As I was making my way home from my monthly transgender support group meeting, I ended up behind someone obviously transgender herself--someone vaguely familiar.

It turns out she lives in the same apartment complex I do. After years of being the only transgender tenant, apparently I have company.

As to where on the TG spectrum she falls, I'm guessing she's either a crossdresser or a drag queen, since I seem to remember seeing her in male mode. I had no idea about her other side, as it were.

My initial euphoria at finding someone like me (at least in broad terms) living there was short-lived, however.

She saw me behind her, and let me pass. As she walked through the parking lot toward our apartment complex, I noticed her friend whispering something. The transperson laughed, and I heard her say, "She's not a girl!" (Or "That's not a girl!"--I don't think she even afforded me the respect of the correct gender pronoun).
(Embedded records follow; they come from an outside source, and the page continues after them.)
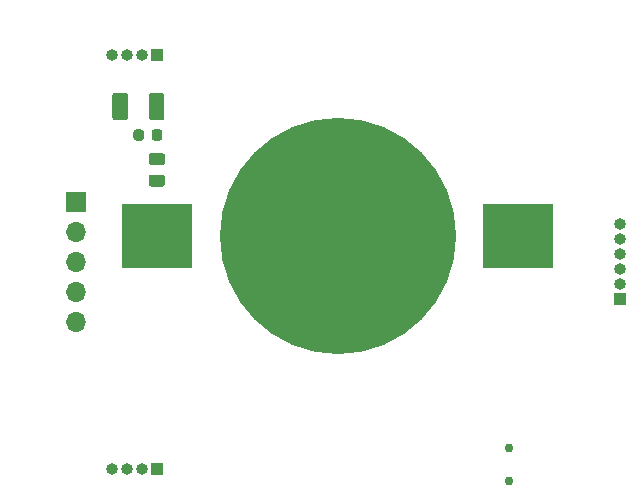
<source format=gbs>
%TF.GenerationSoftware,KiCad,Pcbnew,(5.1.8)-1*%
%TF.CreationDate,2021-05-19T16:17:09+03:00*%
%TF.ProjectId,Thermometer,54686572-6d6f-46d6-9574-65722e6b6963,rev?*%
%TF.SameCoordinates,Original*%
%TF.FileFunction,Soldermask,Bot*%
%TF.FilePolarity,Negative*%
%FSLAX46Y46*%
G04 Gerber Fmt 4.6, Leading zero omitted, Abs format (unit mm)*
G04 Created by KiCad (PCBNEW (5.1.8)-1) date 2021-05-19 16:17:09*
%MOMM*%
%LPD*%
G01*
G04 APERTURE LIST*
%ADD10R,6.000000X5.500000*%
%ADD11C,20.000000*%
%ADD12R,1.700000X1.700000*%
%ADD13O,1.700000X1.700000*%
%ADD14O,1.000000X1.000000*%
%ADD15R,1.000000X1.000000*%
%ADD16C,0.750000*%
G04 APERTURE END LIST*
D10*
%TO.C,BT1*%
X97485200Y-82575400D03*
X128085200Y-82575400D03*
D11*
X112785200Y-82575400D03*
%TD*%
%TO.C,C1*%
G36*
G01*
X96398200Y-73816400D02*
X96398200Y-74316400D01*
G75*
G02*
X96173200Y-74541400I-225000J0D01*
G01*
X95723200Y-74541400D01*
G75*
G02*
X95498200Y-74316400I0J225000D01*
G01*
X95498200Y-73816400D01*
G75*
G02*
X95723200Y-73591400I225000J0D01*
G01*
X96173200Y-73591400D01*
G75*
G02*
X96398200Y-73816400I0J-225000D01*
G01*
G37*
G36*
G01*
X97948200Y-73816400D02*
X97948200Y-74316400D01*
G75*
G02*
X97723200Y-74541400I-225000J0D01*
G01*
X97273200Y-74541400D01*
G75*
G02*
X97048200Y-74316400I0J225000D01*
G01*
X97048200Y-73816400D01*
G75*
G02*
X97273200Y-73591400I225000J0D01*
G01*
X97723200Y-73591400D01*
G75*
G02*
X97948200Y-73816400I0J-225000D01*
G01*
G37*
%TD*%
D12*
%TO.C,J1*%
X90678000Y-79756000D03*
D13*
X90678000Y-82296000D03*
X90678000Y-84836000D03*
X90678000Y-87376000D03*
X90678000Y-89916000D03*
%TD*%
D14*
%TO.C,J2*%
X93649800Y-102362000D03*
X94919800Y-102362000D03*
X96189800Y-102362000D03*
D15*
X97459800Y-102362000D03*
%TD*%
%TO.C,J3*%
X97459800Y-67259200D03*
D14*
X96189800Y-67259200D03*
X94919800Y-67259200D03*
X93649800Y-67259200D03*
%TD*%
D15*
%TO.C,J4*%
X136702800Y-87985600D03*
D14*
X136702800Y-86715600D03*
X136702800Y-85445600D03*
X136702800Y-84175600D03*
X136702800Y-82905600D03*
X136702800Y-81635600D03*
%TD*%
%TO.C,R1*%
G36*
G01*
X97035199Y-77410900D02*
X97935201Y-77410900D01*
G75*
G02*
X98185200Y-77660899I0J-249999D01*
G01*
X98185200Y-78185901D01*
G75*
G02*
X97935201Y-78435900I-249999J0D01*
G01*
X97035199Y-78435900D01*
G75*
G02*
X96785200Y-78185901I0J249999D01*
G01*
X96785200Y-77660899D01*
G75*
G02*
X97035199Y-77410900I249999J0D01*
G01*
G37*
G36*
G01*
X97035199Y-75585900D02*
X97935201Y-75585900D01*
G75*
G02*
X98185200Y-75835899I0J-249999D01*
G01*
X98185200Y-76360901D01*
G75*
G02*
X97935201Y-76610900I-249999J0D01*
G01*
X97035199Y-76610900D01*
G75*
G02*
X96785200Y-76360901I0J249999D01*
G01*
X96785200Y-75835899D01*
G75*
G02*
X97035199Y-75585900I249999J0D01*
G01*
G37*
%TD*%
D16*
%TO.C,SW1*%
X127279400Y-100580600D03*
X127279400Y-103330600D03*
%TD*%
%TO.C,C2*%
G36*
G01*
X98123900Y-70728399D02*
X98123900Y-72578401D01*
G75*
G02*
X97873901Y-72828400I-249999J0D01*
G01*
X97048899Y-72828400D01*
G75*
G02*
X96798900Y-72578401I0J249999D01*
G01*
X96798900Y-70728399D01*
G75*
G02*
X97048899Y-70478400I249999J0D01*
G01*
X97873901Y-70478400D01*
G75*
G02*
X98123900Y-70728399I0J-249999D01*
G01*
G37*
G36*
G01*
X95048900Y-70728399D02*
X95048900Y-72578401D01*
G75*
G02*
X94798901Y-72828400I-249999J0D01*
G01*
X93973899Y-72828400D01*
G75*
G02*
X93723900Y-72578401I0J249999D01*
G01*
X93723900Y-70728399D01*
G75*
G02*
X93973899Y-70478400I249999J0D01*
G01*
X94798901Y-70478400D01*
G75*
G02*
X95048900Y-70728399I0J-249999D01*
G01*
G37*
%TD*%
M02*

</source>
To laugh at me is one thing. I've been laughed at before. But to be outed on top of that? Uh-uh. Nope. I'm not going to let that go unchallenged.

She'd better hope I don't see her anytime over the next few days, because the urge to commit grievous bodily harm is tremendous right now. Failing that, I'll settle for her being evicted, as I consider what she did to be a form of harassment, not to mention childish and cruel. Granted, most of the people who know me know I'm trans, but I won't stand for her telling strangers about me without my permission. Has she been blathering about my trans status to every newcomer to the complex? Who knows?

I know physical violence is not the answer, of course, but short of that, what should I do? What can I do? She would have to do this at the moment I was feeling my worst.